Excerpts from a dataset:
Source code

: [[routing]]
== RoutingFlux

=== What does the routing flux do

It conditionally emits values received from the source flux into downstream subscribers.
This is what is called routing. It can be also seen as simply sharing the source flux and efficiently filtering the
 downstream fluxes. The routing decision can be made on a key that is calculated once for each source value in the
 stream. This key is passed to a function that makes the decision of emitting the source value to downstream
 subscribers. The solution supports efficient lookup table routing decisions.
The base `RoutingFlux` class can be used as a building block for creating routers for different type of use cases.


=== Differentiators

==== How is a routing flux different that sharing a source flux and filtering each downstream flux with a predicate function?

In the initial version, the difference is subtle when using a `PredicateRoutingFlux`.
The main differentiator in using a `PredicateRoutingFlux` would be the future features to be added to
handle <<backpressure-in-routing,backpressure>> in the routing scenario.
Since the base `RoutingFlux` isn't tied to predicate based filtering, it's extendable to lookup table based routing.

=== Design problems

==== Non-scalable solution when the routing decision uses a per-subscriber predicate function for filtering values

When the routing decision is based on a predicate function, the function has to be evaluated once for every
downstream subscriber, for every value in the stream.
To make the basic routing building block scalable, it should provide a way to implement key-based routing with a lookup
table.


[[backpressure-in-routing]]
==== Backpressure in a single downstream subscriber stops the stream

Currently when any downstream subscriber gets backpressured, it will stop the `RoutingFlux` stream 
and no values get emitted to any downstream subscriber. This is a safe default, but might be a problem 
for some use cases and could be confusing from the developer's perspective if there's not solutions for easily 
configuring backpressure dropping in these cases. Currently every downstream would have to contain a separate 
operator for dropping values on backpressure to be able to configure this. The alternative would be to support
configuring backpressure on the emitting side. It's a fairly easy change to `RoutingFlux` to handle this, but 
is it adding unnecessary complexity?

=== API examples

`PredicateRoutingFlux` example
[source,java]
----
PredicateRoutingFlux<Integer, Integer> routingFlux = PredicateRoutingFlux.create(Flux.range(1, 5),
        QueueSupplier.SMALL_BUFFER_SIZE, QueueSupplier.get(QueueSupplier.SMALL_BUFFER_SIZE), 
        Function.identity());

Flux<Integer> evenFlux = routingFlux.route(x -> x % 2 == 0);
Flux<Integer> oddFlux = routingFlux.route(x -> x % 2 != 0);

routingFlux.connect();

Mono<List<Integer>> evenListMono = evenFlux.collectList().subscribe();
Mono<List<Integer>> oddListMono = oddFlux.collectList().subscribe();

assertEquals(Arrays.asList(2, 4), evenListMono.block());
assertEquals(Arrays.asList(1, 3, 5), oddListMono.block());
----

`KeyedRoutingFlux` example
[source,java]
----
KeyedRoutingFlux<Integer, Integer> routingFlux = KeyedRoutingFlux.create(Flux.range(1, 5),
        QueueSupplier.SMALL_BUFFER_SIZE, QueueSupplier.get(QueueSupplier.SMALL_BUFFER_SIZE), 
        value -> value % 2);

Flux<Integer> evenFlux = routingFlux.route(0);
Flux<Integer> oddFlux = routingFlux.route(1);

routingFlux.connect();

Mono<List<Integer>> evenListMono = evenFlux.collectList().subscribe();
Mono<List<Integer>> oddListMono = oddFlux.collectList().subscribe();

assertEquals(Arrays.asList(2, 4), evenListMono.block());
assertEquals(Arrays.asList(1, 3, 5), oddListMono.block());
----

Exercise goal
Each of the records shown above needs to be repeated exactly.

Output for this task
Source code

: [[routing]]
== RoutingFlux

=== What does the routing flux do

It conditionally emits values received from the source flux into downstream subscribers.
This is what is called routing. It can be also seen as simply sharing the source flux and efficiently filtering the
 downstream fluxes. The routing decision can be made on a key that is calculated once for each source value in the
 stream. This key is passed to a function that makes the decision of emitting the source value to downstream
 subscribers. The solution supports efficient lookup table routing decisions.
The base `RoutingFlux` class can be used as a building block for creating routers for different type of use cases.


=== Differentiators

==== How is a routing flux different that sharing a source flux and filtering each downstream flux with a predicate function?

In the initial version, the difference is subtle when using a `PredicateRoutingFlux`.
The main differentiator in using a `PredicateRoutingFlux` would be the future features to be added to
handle <<backpressure-in-routing,backpressure>> in the routing scenario.
Since the base `RoutingFlux` isn't tied to predicate based filtering, it's extendable to lookup table based routing.

=== Design problems

==== Non-scalable solution when the routing decision uses a per-subscriber predicate function for filtering values

When the routing decision is based on a predicate function, the function has to be evaluated once for every
downstream subscriber, for every value in the stream.
To make the basic routing building block scalable, it should provide a way to implement key-based routing with a lookup
table.


[[backpressure-in-routing]]
==== Backpressure in a single downstream subscriber stops the stream

Currently when any downstream subscriber gets backpressured, it will stop the `RoutingFlux` stream 
and no values get emitted to any downstream subscriber. This is a safe default, but might be a problem 
for some use cases and could be confusing from the developer's perspective if there's not solutions for easily 
configuring backpressure dropping in these cases. Currently every downstream would have to contain a separate 
operator for dropping values on backpressure to be able to configure this. The alternative would be to support
configuring backpressure on the emitting side. It's a fairly easy change to `RoutingFlux` to handle this, but 
is it adding unnecessary complexity?

=== API examples

`PredicateRoutingFlux` example
[source,java]
----
PredicateRoutingFlux<Integer, Integer> routingFlux = PredicateRoutingFlux.create(Flux.range(1, 5),
        QueueSupplier.SMALL_BUFFER_SIZE, QueueSupplier.get(QueueSupplier.SMALL_BUFFER_SIZE), 
        Function.identity());

Flux<Integer> evenFlux = routingFlux.route(x -> x % 2 == 0);
Flux<Integer> oddFlux = routingFlux.route(x -> x % 2 != 0);

routingFlux.connect();

Mono<List<Integer>> evenListMono = evenFlux.collectList().subscribe();
Mono<List<Integer>> oddListMono = oddFlux.collectList().subscribe();

assertEquals(Arrays.asList(2, 4), evenListMono.block());
assertEquals(Arrays.asList(1, 3, 5), oddListMono.block());
----

`KeyedRoutingFlux` example
[source,java]
----
KeyedRoutingFlux<Integer, Integer> routingFlux = KeyedRoutingFlux.create(Flux.range(1, 5),
        QueueSupplier.SMALL_BUFFER_SIZE, QueueSupplier.get(QueueSupplier.SMALL_BUFFER_SIZE), 
        value -> value % 2);

Flux<Integer> evenFlux = routingFlux.route(0);
Flux<Integer> oddFlux = routingFlux.route(1);

routingFlux.connect();

Mono<List<Integer>> evenListMono = evenFlux.collectList().subscribe();
Mono<List<Integer>> oddListMono = oddFlux.collectList().subscribe();

assertEquals(Arrays.asList(2, 4), evenListMono.block());
assertEquals(Arrays.asList(1, 3, 5), oddListMono.block());
----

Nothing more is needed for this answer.